Best security practices – hardening WordPress

  • Resolved mysticalcode

    (@mysticalcode)


    5 years, 4 months ago

    Hi @nagdy

    Thank you very much for this plugin. I like the idea of rotating WordPress salts. I also like the idea of set and leave by periodically getting this done automatically – sort of like a set and forget. Don’t you think that it’s counter-intuitive though to leave wp-config.php writeable?

    The manual approach is good however some network admins & developers would forget to put the file back to un-writable. This happens quite a lot in my experience.

    Perhaps a combination of:

    • shell script fired by contrab schedule to change the permissions
    • and a PHP script to fire the salt rotations

    …will be the best way to implement this?

    I haven’t played with this idea but I’m thinking of safeguards to ensure the WordPress will only fire the routine if the request came from the server (or valid servers if with load balancer).

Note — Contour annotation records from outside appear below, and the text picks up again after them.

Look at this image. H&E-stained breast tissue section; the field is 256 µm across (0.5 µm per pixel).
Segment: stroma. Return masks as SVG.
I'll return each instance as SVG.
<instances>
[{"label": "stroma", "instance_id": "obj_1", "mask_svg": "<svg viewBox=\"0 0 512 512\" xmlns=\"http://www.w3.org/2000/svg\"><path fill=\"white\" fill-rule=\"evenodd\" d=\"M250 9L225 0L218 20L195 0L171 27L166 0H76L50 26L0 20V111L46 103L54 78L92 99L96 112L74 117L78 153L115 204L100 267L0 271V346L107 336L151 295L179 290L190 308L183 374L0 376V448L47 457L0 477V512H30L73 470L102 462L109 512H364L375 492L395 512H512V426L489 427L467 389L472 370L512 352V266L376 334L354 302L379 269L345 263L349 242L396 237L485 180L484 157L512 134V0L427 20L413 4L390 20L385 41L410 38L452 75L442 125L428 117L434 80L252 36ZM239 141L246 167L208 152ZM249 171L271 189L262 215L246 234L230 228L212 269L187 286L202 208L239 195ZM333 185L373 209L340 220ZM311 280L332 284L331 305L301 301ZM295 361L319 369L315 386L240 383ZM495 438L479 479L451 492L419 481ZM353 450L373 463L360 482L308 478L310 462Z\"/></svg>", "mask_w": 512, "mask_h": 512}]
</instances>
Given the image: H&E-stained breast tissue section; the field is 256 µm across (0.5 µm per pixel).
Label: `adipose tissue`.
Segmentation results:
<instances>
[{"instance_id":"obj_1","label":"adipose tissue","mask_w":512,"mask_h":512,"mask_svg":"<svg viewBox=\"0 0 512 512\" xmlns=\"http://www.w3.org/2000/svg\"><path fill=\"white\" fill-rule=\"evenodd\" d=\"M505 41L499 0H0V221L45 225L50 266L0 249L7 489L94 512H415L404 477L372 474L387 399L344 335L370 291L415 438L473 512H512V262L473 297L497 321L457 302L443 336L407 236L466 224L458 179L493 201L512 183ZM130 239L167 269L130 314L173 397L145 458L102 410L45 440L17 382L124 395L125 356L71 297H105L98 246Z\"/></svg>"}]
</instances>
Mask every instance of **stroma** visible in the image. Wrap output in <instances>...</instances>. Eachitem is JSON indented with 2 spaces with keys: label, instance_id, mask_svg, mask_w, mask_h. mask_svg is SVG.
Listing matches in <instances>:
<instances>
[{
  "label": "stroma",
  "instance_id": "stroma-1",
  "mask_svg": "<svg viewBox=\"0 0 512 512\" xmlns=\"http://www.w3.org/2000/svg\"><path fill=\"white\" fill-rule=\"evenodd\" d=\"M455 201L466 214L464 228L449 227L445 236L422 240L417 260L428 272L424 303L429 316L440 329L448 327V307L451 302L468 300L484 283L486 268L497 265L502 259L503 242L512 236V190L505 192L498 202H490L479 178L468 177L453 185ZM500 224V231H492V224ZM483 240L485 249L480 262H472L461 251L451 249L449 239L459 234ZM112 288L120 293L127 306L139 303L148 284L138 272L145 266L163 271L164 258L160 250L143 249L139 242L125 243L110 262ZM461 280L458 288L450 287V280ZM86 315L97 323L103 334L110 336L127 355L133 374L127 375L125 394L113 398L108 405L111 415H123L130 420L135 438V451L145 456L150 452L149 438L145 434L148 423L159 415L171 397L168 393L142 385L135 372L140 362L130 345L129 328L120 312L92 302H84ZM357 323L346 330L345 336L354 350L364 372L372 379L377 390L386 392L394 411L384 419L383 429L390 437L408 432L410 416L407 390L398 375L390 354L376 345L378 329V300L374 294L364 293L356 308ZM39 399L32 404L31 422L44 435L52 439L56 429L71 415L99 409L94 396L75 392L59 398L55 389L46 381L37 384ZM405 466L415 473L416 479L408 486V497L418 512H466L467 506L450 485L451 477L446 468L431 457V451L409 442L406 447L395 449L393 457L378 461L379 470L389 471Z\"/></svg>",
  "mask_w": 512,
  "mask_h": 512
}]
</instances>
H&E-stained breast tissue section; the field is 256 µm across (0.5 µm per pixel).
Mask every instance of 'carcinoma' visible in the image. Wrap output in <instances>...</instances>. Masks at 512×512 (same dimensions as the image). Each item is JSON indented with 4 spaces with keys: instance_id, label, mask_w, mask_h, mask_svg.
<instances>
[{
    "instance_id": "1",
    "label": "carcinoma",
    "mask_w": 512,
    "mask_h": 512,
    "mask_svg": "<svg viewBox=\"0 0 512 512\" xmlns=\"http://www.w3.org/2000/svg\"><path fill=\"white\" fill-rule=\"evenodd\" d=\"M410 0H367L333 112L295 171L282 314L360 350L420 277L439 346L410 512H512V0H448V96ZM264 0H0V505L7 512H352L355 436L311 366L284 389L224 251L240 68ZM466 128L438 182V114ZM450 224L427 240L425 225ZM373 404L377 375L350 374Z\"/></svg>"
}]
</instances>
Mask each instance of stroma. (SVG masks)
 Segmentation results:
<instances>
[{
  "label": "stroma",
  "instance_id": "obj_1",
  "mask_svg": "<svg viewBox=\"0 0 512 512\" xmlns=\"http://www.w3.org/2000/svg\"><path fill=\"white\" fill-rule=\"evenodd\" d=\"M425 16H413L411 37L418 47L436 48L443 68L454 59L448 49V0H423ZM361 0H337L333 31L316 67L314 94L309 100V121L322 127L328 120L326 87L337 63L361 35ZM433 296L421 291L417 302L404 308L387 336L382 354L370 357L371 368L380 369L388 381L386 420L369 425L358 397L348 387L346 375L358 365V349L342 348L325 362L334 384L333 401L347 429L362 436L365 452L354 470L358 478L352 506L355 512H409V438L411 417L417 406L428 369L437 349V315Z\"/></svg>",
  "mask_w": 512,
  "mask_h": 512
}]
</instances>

    Appreciate your thoughts. Thanks, mate.

    MC

Viewing 3 replies - 1 through 3 (of 3 total)
  • Plugin Author Nagdy

    (@nagdy)

    5 years, 4 months ago

    Hi @mysticalcode,

    Thanks for passing by!

    The plugin does shuffle the salts only when the file is writable, which means it does not change the permissions of the file.

    Your idea looks like a perfect plan to me, I didn’t test it though as with all of my sites, I set the plugin and forget about it (I built the plugin for personal use and published it here so people can make use of it or even improve which is happened by the way 🙂 )

    stone74955

    (@stone74955)

    5 years, 1 month ago

    Regarding “Best security practices” should I set Salts to a “daily” or “monthly” setting? What are the benefits gained?

    Plugin Author Nagdy

    (@nagdy)

    5 years, 1 month ago

    @stone74955 thanks for stopping by.

    Daily will lock you out of WordPress (and other users) every day and you’ll need to login again. On the other hand, it will make sure that your salt keys are refreshed, so more security gained.

    For most of the sites I personally use this plugin on, I set it to be weekly.

Viewing 3 replies - 1 through 3 (of 3 total)

The topic ‘Best security practices – hardening WordPress’ is closed to new replies.